Für die Tabellen in diesem Artikel gilt Folgendes:

Werte in Kursivschrift     Datenwert ist prognostiziert, vorläufig oder geschätzt und wird sich deshalb voraussichtlich noch ändern;
: nicht verfügbarer, vertraulicher oder unzuverlässiger Wert.

Kontext

Auf der Tagung des Europäischen Rates von Laeken im Dezember 2001 sprachen sich die europäischen Staats- und Regierungschefs für einen ersten Satz einheitlicher statistischer Indikatoren für soziale Ausgrenzung und Armut aus, der von der Untergruppe „Indikatoren“ des Ausschusses für Sozialschutz kontinuierlich weiter verfeinert wird. Diese Indikatoren sind ein wesentlicher Bestandteil der offenen Methode der Koordinierung, mit der die Fortschritte der Mitgliedstaaten bei der Bekämpfung von Armut und sozialer Ausgrenzung überwacht werden.

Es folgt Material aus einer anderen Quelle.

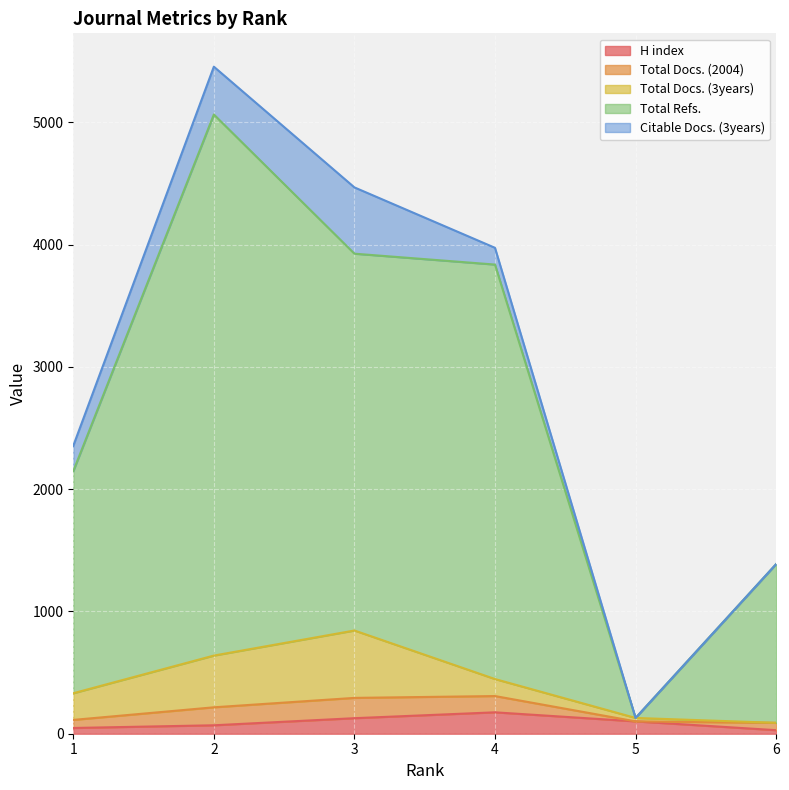

True or false: Citable Docs. (3years) has a value of 542 at 3.

True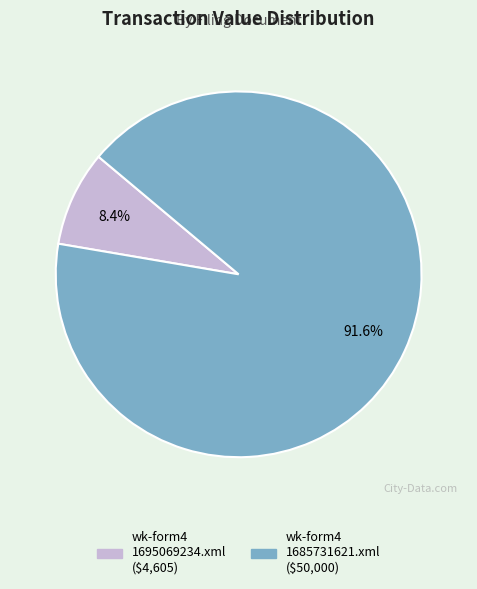

Is there a majority slice in this chart?

Yes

Die EU-SILC dient heute als Bezugsquelle für statistische Daten der EU über Einkommen und Lebensbedingungen und insbesondere für Indikatoren für soziale Ausgrenzung. Im Zusammenhang mit der Strategie Europa 2020 vereinbarte der Europäische Rat im Juni 2010 ein Leitziel für die soziale Eingliederung, nämlich die Verringerung der Anzahl der von sozialer Ausgrenzung bedrohten bzw. armutsgefährdeten Personen in der EU gegenüber 2008 um mindestens 20 Millionen Personen bis 2020. EU-SILC ist die Quelle für die Messung der Fortschritte bei der Verwirklichung dieses Leitziels, das anhand eines Indikators gemessen wird, der die Armutsgefährdungsquote, die Quote der erheblichen materiellen Entbehrung und den Anteil der Menschen, die in Haushalten mit äußerst niedriger Erwerbsintensität leben, kombiniert – weitere Informationen finden Sie im Artikel über Menschen, die von Armut oder sozialer Ausgrenzung bedroht sind.